I know I shouldn’t laugh at anyone’s misfortune, but I can’t help it. News comes through from Chicago that sinister Canadian press baron Conrad Black has been convicted of fraud on an heroic scale, some $60m worth, and is facing a long sojourn in a minimum-security penitentiary. The lark is on the wing, the snail on the thorn, God in his heaven and all’s right with the world.
Yes, there are few things more delicious than the sight of punctured hubris. Conrad thought he was invincible, but he turned out to be bad, dangerous and off the wall. The mogul who strutted into the courtroom now has a very considerable amount of egg on his face. And who’s going to keep Barbara in shoes?

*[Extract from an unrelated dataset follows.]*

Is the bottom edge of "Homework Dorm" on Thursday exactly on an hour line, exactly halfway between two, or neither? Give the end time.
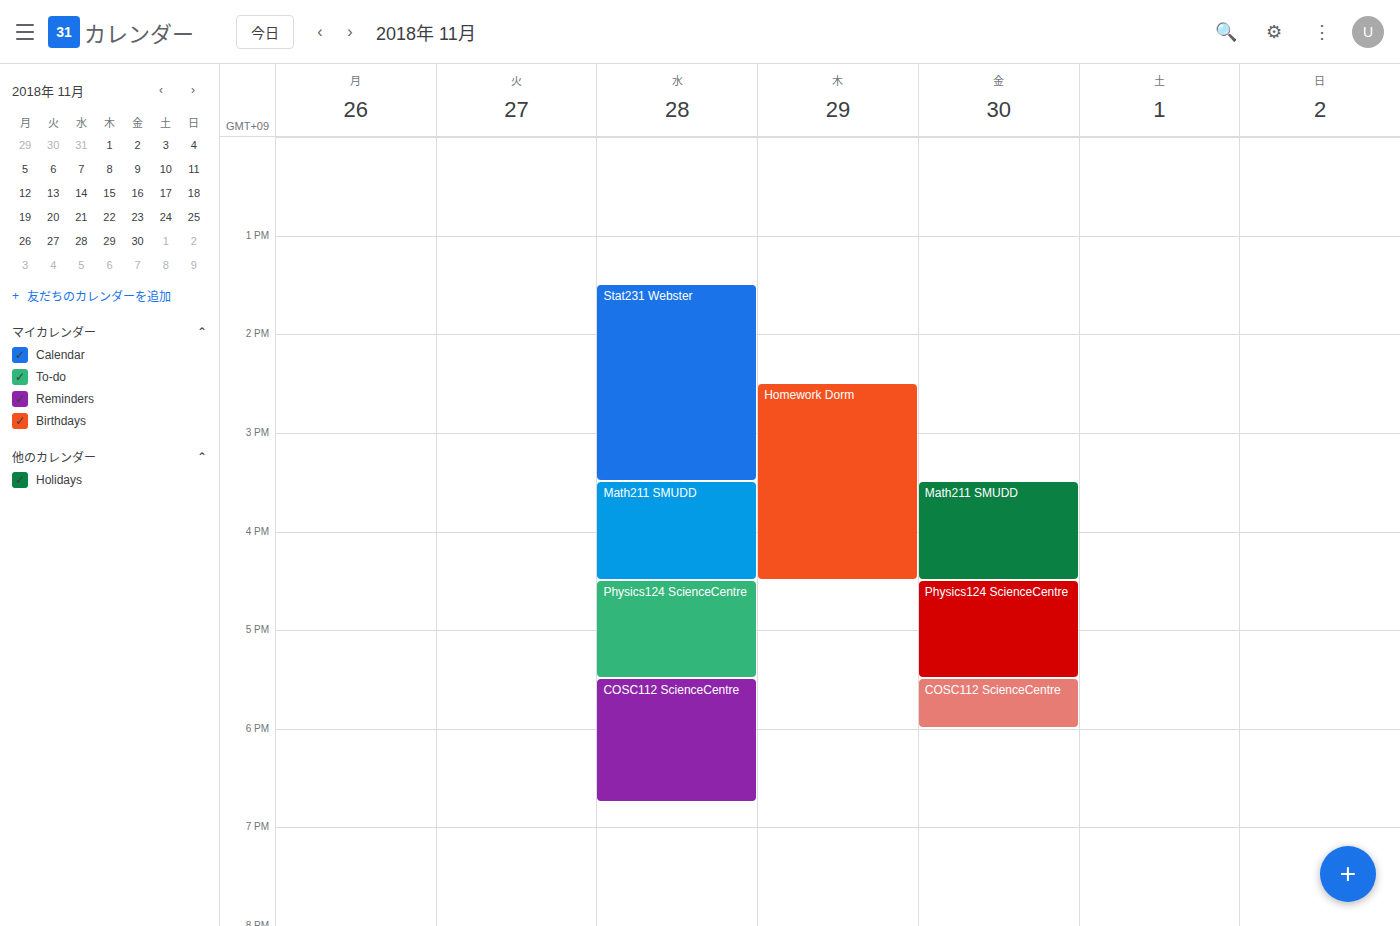
4:30 PM -- halfway between the 4 PM and 5 PM lines.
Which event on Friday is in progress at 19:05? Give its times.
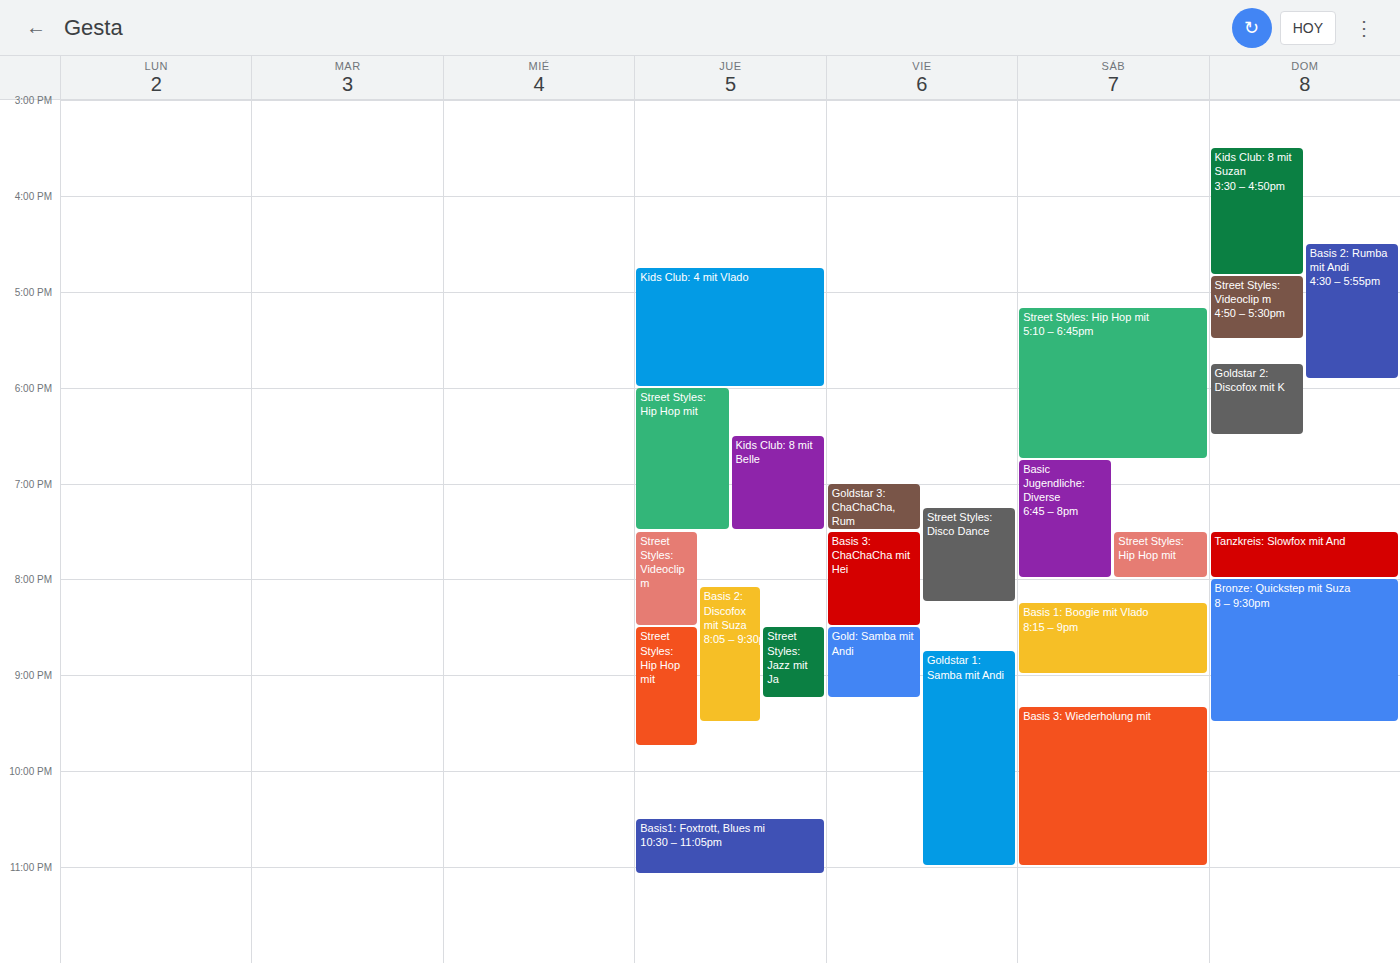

It’s worth remarking, too, that Conrad remains for the time being a lifetime member of the upper house of the British legislature, having given up his Canadian citizenship so he could swank about in an ermine robe with Mad Maggie. Mr Tony Blair, who appointed Conrad to the Lords, and William Jefferson Hague, who put his name forward, should be feeling like very silly men. True, there is some talk of stripping Conrad of his peerage, but unless I’m much mistaken Lord Archer still remains a legislator in good standing.
By the way, Conrad’s recently published hagiography of Nixon is quite the gripping read, if not entirely convincing in its rehabilitation of Tricky Dick. It’s none the less gripping for the reader’s suspicion that for much of the book Conrad is really writing about himself. I recommend to Conrad that he devote his enforced leisure time to writing.